SUPPLIED PASSAGE:
So many of the pro-life activists argued that they were feminists. But their feminism was very different from the feminism of the National Organization for Women.
Serene Williams: Do you support the creation of an AP U.S. Women’s History course? If so can you share why you support it?
Daniel Williams: I think it’s important to study history, certainly, and women are an important part of American history, world history as well but since we are talking about American history. They have certainly been key players in that history and half of the people in the United States were women. So often in U.S. history, women’s history and women’s voices have not been given the space that they deserve. While I think that has changed in the past few decades to a certain extent, there is certainly more coverage of women’s history today than there was in the 1950s or 1960s, one could argue that to really do the subject justice and not just have token coverage at certain times that women’s history would be useful.
It is also the case that at the college and university level, women’s history courses have been offered since the 1970s. So for the past fifty years, college students have been getting credit for studying women’s history at the survey level. So one could say that maybe it’s time that AP courses recognized that and offered a course that could be transferred to most colleges across the country.
I do think it’s important about how it is designed. I think women’s history courses have sometimes been criticized for an ideological homogeneity and stereotyped as classes that only women would want to take or teach history from a particular point of view, if you’re more conservative then it might not be the course for you is often the message that is given. I think it is really important, and you are doing this as best that I can tell, that you try to make sure the course does not conform to those stereotypes. It should be ideologically balanced, it should represent the full range of women’s perspectives. There have been a lot of different viewpoints among women, women who have been religious while some have not, women have held every conceivable viewpoint in American history. So a course that does justice to that and is not simply studying the advancement of women’s rights and the backlash against that but is instead looking at the complexity of women’s history and conflict amongst different women based on race, ideology, region and more could be a really rich and meaningful course. If you can do that in this course, which I think you’re trying to do, it could be a very valuable experience for students.
Serene Williams: Thank you so much for your time, we really appreciate it.

TO DO:
**A)** From the interview on women's history, repeat word for word the part that opens with the words containing "So many of the" and closes with "Organization for Women.".
**B)** Answer these questions from the interview on women's history:
(i) The feminism of the pro-life activists was very different from the feminism of which organization?
(ii) Since what decade have women's history courses been offered at the college and university level?
(iii) Women's history courses have sometimes been criticized for what?

PROVIDED DATA:
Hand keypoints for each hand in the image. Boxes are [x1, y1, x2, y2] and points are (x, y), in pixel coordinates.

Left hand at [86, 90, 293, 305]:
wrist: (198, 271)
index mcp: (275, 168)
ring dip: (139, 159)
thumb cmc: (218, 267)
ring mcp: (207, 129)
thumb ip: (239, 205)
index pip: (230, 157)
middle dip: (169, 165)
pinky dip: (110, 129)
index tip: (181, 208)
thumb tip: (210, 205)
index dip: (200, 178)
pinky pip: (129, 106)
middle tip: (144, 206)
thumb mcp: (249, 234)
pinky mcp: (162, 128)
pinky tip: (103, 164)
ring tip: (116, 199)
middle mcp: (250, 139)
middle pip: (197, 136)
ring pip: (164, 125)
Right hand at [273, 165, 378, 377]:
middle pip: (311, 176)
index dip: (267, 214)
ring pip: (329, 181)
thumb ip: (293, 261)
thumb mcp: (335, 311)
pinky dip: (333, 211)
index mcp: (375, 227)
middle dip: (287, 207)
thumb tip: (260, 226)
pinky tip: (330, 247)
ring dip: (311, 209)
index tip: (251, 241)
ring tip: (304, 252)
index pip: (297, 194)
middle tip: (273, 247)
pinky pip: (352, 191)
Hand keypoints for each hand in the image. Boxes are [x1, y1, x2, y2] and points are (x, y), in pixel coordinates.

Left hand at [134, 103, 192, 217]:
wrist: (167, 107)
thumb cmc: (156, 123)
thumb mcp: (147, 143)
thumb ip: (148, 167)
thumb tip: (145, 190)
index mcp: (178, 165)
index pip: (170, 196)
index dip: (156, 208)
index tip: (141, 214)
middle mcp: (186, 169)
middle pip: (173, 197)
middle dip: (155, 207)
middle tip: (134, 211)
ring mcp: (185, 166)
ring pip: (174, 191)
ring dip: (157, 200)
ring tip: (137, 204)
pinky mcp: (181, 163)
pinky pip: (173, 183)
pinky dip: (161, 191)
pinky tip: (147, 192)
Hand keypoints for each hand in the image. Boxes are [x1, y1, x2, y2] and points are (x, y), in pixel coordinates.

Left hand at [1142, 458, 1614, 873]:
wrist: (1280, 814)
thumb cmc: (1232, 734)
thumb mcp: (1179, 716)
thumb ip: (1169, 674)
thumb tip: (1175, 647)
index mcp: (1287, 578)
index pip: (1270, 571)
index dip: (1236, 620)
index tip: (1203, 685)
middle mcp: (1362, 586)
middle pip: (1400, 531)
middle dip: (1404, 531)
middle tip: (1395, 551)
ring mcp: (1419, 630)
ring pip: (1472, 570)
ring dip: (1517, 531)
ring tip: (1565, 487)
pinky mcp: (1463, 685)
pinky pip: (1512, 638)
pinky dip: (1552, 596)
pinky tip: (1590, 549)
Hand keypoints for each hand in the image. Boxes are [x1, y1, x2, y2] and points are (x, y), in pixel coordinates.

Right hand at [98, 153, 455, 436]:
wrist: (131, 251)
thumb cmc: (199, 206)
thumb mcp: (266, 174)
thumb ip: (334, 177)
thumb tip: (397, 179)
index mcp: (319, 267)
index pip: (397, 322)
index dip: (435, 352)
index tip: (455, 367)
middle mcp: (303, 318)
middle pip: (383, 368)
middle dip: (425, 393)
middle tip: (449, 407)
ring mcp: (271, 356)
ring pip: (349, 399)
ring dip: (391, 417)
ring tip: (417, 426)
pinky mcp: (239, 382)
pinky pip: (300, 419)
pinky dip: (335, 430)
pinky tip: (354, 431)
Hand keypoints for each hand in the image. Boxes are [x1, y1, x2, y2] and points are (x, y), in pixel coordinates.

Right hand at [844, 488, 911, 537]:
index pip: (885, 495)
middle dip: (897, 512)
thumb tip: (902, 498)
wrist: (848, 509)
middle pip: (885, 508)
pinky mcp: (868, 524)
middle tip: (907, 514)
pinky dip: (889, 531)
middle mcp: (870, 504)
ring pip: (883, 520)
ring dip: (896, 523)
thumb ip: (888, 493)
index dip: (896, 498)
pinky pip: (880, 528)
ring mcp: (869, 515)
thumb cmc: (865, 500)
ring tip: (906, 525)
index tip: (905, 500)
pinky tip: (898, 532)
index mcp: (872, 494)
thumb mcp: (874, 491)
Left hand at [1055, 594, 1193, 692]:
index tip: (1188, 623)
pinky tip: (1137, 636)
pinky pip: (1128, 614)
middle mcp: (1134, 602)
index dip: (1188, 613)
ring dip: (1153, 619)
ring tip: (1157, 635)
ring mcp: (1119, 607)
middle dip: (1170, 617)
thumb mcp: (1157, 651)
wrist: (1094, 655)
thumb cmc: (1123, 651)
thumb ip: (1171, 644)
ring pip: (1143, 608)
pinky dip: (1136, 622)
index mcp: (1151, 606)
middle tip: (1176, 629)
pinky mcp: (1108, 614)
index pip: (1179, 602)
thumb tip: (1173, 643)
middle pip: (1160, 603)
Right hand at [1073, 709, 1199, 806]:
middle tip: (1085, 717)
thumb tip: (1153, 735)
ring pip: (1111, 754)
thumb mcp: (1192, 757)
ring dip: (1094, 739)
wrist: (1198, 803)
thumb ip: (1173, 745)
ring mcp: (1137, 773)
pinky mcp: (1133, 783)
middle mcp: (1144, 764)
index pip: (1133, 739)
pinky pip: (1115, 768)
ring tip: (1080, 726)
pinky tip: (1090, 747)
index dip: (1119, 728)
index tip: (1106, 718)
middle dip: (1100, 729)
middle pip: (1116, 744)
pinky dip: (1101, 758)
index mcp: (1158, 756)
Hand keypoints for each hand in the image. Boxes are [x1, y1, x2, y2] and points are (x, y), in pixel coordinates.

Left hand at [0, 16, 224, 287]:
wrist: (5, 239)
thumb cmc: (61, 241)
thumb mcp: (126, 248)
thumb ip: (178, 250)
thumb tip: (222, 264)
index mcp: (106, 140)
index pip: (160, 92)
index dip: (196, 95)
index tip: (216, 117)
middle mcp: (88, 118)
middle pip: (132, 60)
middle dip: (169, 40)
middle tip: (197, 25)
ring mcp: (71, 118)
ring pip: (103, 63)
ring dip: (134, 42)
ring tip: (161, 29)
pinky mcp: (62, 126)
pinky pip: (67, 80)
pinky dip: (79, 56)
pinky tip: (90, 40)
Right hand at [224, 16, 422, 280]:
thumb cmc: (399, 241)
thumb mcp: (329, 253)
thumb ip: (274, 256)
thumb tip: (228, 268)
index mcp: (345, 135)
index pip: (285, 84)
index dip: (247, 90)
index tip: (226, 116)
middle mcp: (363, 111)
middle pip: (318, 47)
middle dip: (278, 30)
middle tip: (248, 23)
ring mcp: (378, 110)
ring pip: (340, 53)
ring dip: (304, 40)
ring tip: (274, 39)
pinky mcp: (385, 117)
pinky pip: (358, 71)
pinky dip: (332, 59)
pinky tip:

RESPONSES BY ITEM NUMBER:
**A)**
So many of the pro-life activists argued that they were feminists. But their feminism was very different from the feminism of the National Organization for Women.

**B)**
(i) The National Organization for Women
(ii) The 1970s
(iii) An ideological homogeneity